A number of vendors at the festival were also offering their own spin on cider, including some breweries that only produce cider.
“Cider is actually the fastest-growing sector of all alcohol in the world. That’s because it’s a sector that’s been dormant for a long time,” said Adam Clawson of Red Rover Brew.
Clawson, who owns the Fredericton-based brewery with Nicola Mason, said it was his first time at the festival since he began producing cider four years ago.
The feedback was positive, with Clawson saying that many attendees said they had never tried a “cider like this.”
“They’re really surprised and the reason is because, unlike a lot of the mainstream ciders, we use 100 per cent apple juice from all Maritime apples so the flavour of the different apples we use really comes through” said Clawson. “It’s not like drinking apple juice, it’s more like drinking a really high quality wine.”
Attendee Marc DesRoches was one of many who enjoyed Clawson’s product, especially a “fall” variety that the brewer said was meant to evoke a “savoury apple pie leaning on a windowsill in the fall.”
“It was really good,” said DesRoches, who also gave the overall festival a thumbs up. “It’s awesome, there’s a lot of great beers and really good music.”
The event, which is part of the Fall Flavours Festival, is focused on educating Islanders and tourists alike on the art and craft of brewing and tasting beer.
Event manager Al Douglas said this year’s event went off incredibly.
“It was amazing and was definitely the biggest and best one yet,” said Douglas. “It definitely shows there is a love for beer in Prince Edward Island.”
Douglas agreed that cider is a growing market with a number of cider companies popping up on the east coast during the past several years.
Including some of those companies was a natural fit for the festival, he said.
"Especially for those who can't drink beer for whatever reason, maybe they're gluten-free.... but still want to get in on the fun," he said.
Apart from alcohol, the festival also offered local food such as oysters.
Red Rover Brew was far from the only company offering cider.
The Memramcook-based Scow was another N.B. cider company in the festival for the first time.
The family-owned company is part of a third generation apple orchard.
“The first tree was put in there in 1932,” said Sonya Bourgeois, whose father owns the orchard.

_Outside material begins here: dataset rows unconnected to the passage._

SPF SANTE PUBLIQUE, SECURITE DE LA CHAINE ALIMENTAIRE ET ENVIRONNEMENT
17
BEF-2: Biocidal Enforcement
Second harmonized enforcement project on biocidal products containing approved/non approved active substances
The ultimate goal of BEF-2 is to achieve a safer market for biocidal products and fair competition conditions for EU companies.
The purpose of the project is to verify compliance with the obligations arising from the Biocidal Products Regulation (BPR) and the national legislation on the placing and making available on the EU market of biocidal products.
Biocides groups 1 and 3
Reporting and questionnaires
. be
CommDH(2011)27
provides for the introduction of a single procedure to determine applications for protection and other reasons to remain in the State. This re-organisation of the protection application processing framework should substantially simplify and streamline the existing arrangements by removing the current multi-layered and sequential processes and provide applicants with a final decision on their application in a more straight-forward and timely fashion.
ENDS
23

Although the family members have been making wine for about 20 years, they decided to enter the cider business about three years ago.
Bourgeois agreed it’s a growing industry, with the brewery having doubled its cider sales every year since introducing it.
The festival was her first time promoting the product outside of N.B.
“It’s been amazing. There have been so many responses and good vibes. People are lining up and coming for seconds and thirds,” said Bourgeois.
Both cider companies said they hope to have their products soon available in P.E.I., which Clawson said was a common request at the festival.
“They’re all asking the same question, ‘where can I buy this,?’’’ said Clawson. “We’re hoping to get here soon.”